-- START --

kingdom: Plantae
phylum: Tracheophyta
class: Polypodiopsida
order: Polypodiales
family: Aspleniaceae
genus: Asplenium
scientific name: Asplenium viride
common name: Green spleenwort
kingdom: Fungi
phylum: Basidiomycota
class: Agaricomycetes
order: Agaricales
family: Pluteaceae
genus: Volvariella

-- END --

Can you retype every line of the entries above, keeping each word, capital letter, and colon unchanged?

◆ Expected answer:
kingdom: Plantae
phylum: Tracheophyta
class: Polypodiopsida
order: Polypodiales
family: Aspleniaceae
genus: Asplenium
scientific name: Asplenium viride
common name: Green spleenwort
kingdom: Fungi
phylum: Basidiomycota
class: Agaricomycetes
order: Agaricales
family: Pluteaceae
genus: Volvariella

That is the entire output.